Source material below:
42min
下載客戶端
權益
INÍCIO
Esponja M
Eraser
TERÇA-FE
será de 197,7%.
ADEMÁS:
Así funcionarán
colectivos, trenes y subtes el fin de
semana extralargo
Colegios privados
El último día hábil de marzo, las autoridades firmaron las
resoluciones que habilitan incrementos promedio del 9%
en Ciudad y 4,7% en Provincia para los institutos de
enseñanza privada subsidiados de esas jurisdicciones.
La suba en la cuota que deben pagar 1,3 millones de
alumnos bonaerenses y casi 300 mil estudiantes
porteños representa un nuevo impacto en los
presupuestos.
End of Source material.
#### What this task involves:
Copy every line of the records above, keeping each character and line break unchanged.

#### Answer to this task:
42min
下載客戶端
權益
INÍCIO
Esponja M
Eraser
TERÇA-FE
será de 197,7%.
ADEMÁS:
Así funcionarán
colectivos, trenes y subtes el fin de
semana extralargo
Colegios privados
El último día hábil de marzo, las autoridades firmaron las
resoluciones que habilitan incrementos promedio del 9%
en Ciudad y 4,7% en Provincia para los institutos de
enseñanza privada subsidiados de esas jurisdicciones.
La suba en la cuota que deben pagar 1,3 millones de
alumnos bonaerenses y casi 300 mil estudiantes
porteños representa un nuevo impacto en los
presupuestos.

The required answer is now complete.